UNICEF: Child Marriage Tied to Poverty & Lack of Education
This week UNICEF released a new report on child marriage as part of the first ever Girls Summit, an event aimed at ending child marriage, forced genital mutilation (FGM), and other practices that harm and disenfranchise women and girls within a generation.
The report finds four countries where buildOn is currently building schools – Burkina Faso, Malawi, Mali and Nepal – among the countries with the highest rates of child marriage. Not surprisingly, UNICEF finds that poverty and lack of education are inextricably linked to the prevalence of child marriage. Practices like this are one of the reasons buildOn has made gender equality a cornerstone of our school building methodology.
Some troubling statistics from the report on the prevalence of child marriage across the developing world:
- Worldwide, more than 700 million women alive today were married before their 18th birthday.
- (Among child brides) more than one in three (about 250 million) entered into union before age 15.
- Of the world’s 1.1 billion girls, 22 million are already married. Hundreds of millions more are at risk, and the number will only grow as populations increase.
The UNICEF report finds dire, lifelong and intergenerational consequences for girls who are forced into child marriages:
- Girls who marry are not only denied their childhood. They are often socially isolated – cut off from family and friends and other sources of support – with limited opportunities for education and employment.
- Child brides are often unable to effectively negotiate safer sex, leaving themselves vulnerable to sexually transmitted infections, including HIV, along with early pregnancy.
- Child brides are also less likely to receive proper medical care while pregnant… This, along with the fact that girls are not physically mature enough to give birth, places both mothers and their babies at risk.

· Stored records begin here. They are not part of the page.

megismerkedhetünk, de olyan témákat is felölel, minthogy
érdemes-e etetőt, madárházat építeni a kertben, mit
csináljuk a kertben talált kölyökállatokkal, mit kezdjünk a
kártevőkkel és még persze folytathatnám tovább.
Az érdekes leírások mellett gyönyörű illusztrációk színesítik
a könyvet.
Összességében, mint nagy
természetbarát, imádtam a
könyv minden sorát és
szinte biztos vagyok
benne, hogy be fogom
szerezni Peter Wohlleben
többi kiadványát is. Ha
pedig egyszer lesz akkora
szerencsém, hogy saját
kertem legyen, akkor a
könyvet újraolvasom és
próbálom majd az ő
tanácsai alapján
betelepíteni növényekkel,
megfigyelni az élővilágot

The report shows that the prevalence child marriage goes hand-in-hand with poverty and lack of education:
- There is also a substantial gap in the prevalence of child marriage between the poorest and richest. Females in the poorest quintile are 2.5 times more likely to marry in childhood than those living in the wealthiest quintile.
- Accordingly, lower levels of education are found among women who married in childhood. In Malawi, for instance, nearly two thirds of women with no formal education were child brides compared to 5 per cent of women who attended secondary school or higher levels of education.
Progress is being made, but must be accelerated in order to end child marriage in the coming decades:
- Globally, 1 in 4 young women alive today were married in childhood versus 1 in 3 in the early 1980s.
- The proportion of young women who entered into marriage before age 15 declined from 12 per cent to 8 per cent over the same period.
- Unless progress is accelerated, the global number of child brides will remain at least as high as it is today. If progress is accelerated, there will be 1 in 10 child brides in the world in 2050 compared to 1 in 4 today.
The report concludes: “Ending child marriage will help break the intergenerational cycle of poverty by allowing girls and women to participate more fully in society. Empowered and educated girls are better able to nourish and care for their children, leading to healthier, smaller families. When girls are allowed to be girls, everybody wins.”
For buildOn gender equality is the cornerstone of our education methodology, and we recognize the power of education to transform the lives of everyone who has access to it. In many of the countries where we work, women are routinely treated as second-class citizens, but from the beginning of each school construction project we champion the rights of women and girls. buildOn emphasizes gender balance in the Project Leadership Committee responsible for leading the school’s construction, on the jobsite, and in the school’s attendance.
As a condition of partnering with buildOn, each village makes a promise to send their daughters to school in equal numbers with their sons. Through this effort buildOn has given women and girls in many rural villages their first opportunity to become educated and contribute meaningfully to their communities. Currently, 50% of students in buildOn’s 600+ schools are female.